The Manor is the moniker for a house in Caldwell near the College of Idaho that regularly hosts concerts and is at the head of a small network of house-show venues in the area. Last summer it hosted a performance from Brooklyn, N.Y.-based noise pop group Vivian Girls. The Big Red House in Nampa is another notable house venue in 2C that regularly hosts artists, barbecues and concerts.
Other spots for local musicians and artists to perform include the campuses of Northwest Nazarene University and College of Idaho, Ste. Chapelle Winery, Messenger Pizza and Brewery, Coyote's Wine Bar and Shop, The Bent Fork and both the Nampa and Caldwell farmers markets.
Several bands from 2C are making waves regionally, including low-fi garage rockers Art Fad, who are scheduled to open for San Francisco post-punk outfit Thee Oh Sees at the Coffeegarage on Monday, Nov. 28, and indie folk group Mickey the Jump. Other notable 2C bands to keep an ear out for are Fountains, Stargaze Unlimited and Grand Falconer.

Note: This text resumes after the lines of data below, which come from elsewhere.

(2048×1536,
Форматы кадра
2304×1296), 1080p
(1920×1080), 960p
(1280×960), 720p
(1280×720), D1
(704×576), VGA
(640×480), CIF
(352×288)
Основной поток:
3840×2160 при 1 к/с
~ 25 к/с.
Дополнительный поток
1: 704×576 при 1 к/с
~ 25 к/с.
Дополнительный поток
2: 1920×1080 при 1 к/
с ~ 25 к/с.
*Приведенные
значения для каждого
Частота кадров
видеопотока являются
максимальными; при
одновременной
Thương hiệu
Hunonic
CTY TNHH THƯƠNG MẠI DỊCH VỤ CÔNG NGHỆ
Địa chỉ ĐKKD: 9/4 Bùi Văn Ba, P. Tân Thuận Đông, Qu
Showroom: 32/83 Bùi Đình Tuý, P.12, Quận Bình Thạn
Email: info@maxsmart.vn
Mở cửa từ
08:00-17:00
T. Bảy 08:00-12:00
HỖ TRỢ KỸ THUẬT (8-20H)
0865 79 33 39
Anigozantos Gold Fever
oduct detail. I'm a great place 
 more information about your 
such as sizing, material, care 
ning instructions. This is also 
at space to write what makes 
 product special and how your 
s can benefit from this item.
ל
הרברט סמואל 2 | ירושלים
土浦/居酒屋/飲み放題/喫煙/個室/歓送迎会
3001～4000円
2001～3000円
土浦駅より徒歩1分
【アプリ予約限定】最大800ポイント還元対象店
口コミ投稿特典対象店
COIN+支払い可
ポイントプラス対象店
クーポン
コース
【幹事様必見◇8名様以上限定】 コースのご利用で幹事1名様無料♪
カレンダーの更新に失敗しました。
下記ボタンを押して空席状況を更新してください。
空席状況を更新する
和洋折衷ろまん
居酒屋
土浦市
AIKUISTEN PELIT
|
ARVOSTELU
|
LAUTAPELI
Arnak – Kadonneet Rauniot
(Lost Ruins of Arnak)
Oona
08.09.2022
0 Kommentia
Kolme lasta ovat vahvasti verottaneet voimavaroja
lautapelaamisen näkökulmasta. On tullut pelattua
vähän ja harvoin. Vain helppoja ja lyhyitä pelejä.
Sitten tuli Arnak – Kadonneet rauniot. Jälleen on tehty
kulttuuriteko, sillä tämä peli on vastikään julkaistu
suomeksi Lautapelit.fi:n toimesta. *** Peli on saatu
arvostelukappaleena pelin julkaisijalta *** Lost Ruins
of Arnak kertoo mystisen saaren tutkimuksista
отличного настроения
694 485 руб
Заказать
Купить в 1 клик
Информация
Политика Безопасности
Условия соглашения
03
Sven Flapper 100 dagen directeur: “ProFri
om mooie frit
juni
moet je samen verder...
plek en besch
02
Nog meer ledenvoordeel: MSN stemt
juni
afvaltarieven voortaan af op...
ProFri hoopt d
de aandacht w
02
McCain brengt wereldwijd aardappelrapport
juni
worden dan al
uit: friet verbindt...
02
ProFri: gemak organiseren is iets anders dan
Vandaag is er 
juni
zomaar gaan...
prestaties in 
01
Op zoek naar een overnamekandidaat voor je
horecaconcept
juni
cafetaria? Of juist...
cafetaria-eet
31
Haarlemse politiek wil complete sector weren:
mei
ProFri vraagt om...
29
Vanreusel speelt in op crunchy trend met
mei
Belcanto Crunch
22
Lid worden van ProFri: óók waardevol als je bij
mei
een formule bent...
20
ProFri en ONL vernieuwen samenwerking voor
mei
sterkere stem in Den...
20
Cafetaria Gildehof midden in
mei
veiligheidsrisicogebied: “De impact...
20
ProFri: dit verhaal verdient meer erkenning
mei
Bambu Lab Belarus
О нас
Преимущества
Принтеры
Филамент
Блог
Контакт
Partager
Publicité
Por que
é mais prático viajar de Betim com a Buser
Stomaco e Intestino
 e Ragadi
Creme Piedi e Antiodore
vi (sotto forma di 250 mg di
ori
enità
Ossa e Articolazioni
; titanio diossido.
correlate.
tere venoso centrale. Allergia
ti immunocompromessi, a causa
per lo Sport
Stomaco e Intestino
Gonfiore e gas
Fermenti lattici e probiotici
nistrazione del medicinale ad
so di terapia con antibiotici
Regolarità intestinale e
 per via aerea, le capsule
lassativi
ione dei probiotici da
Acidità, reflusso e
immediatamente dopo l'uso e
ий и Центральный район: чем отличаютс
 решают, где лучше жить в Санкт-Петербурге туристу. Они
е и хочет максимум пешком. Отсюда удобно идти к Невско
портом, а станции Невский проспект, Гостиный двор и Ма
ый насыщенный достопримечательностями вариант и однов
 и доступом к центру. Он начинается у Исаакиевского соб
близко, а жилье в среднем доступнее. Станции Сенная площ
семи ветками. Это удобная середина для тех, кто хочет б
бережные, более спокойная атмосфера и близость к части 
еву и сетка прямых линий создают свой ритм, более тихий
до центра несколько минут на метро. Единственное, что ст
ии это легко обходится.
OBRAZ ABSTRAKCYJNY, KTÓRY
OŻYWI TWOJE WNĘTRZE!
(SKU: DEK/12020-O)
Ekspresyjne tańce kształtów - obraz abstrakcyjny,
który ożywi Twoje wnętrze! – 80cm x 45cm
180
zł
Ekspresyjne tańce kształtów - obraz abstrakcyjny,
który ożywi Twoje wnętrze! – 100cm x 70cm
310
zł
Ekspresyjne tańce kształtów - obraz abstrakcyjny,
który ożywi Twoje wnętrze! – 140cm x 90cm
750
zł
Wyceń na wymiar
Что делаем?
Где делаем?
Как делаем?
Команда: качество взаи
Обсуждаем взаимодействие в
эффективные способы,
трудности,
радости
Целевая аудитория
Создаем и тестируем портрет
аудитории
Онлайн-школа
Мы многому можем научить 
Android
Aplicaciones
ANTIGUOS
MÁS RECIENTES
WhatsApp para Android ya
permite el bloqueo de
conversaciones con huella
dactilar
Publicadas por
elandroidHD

But because Canyon County's music scene is small and still developing, bands looking to really cut their teeth generally end up having to cross over the county line into Boise. Popular Boise bands Shades and Mozam Beaks both have roots in Canyon County but later relocated to Boise.
"Nampa and Caldwell definitely have developing music scenes, but a lot of the shows we play are in Boise," said Theo Maughan, one half of Art Fad. "We recorded our album in Boise, and most of the opportunities we get are almost always in Boise."
"The local Hispanic community blows everyone else out of the water when it comes to engagement and enthusiasm for its shows," said Pemble.
There are also a number of more traditional cultural offerings in the area. The Friesen Galleries at NNU regularly host world-class exhibits, with styles ranging from modern and impressionist to realist and classical art.
The Nampa-based Music Theatre of Idaho has been putting on professional, family friendly plays and productions since 1997. In 2012 the theater plans to put up performances of Fiddler on the Roof, Hello Dolly! and Little Shop of Horrors among others.
The Treasure Valley Young Artists, also Nampa-based, is home to one of the nation's premier youth choral groups.
There are also several other popular galleries and museums in the area. The Nampa Train Depot Museum was built in 1902 and restored and converted into a museum in 1976 to house artifacts from its history.
The Artistblue Gallery at the Karcher Mall is home to both local and international art, including original sculptures, paintings and pottery.
The Christian art gallery Goodsalt claims that it contains the world's largest collection of religious illustrations--both contemporary and historic--while the Chasa Art Gallery in downtown Nampa features a range of Southwestern arts and artifacts.
Those in search of some classical entertainment don't have to go far from home. Boise Philharmonic regularly holds performances at NNU, and recently upgraded to full Friday night performances.
"We are doing Nampa concerts to expand our base in this community," said Jimsi Kuborn, marketing director for Boise Philharmonic. "In terms of audience makeup, I don't think there's a big difference to Boise. They have similar expectations and are getting the same programming."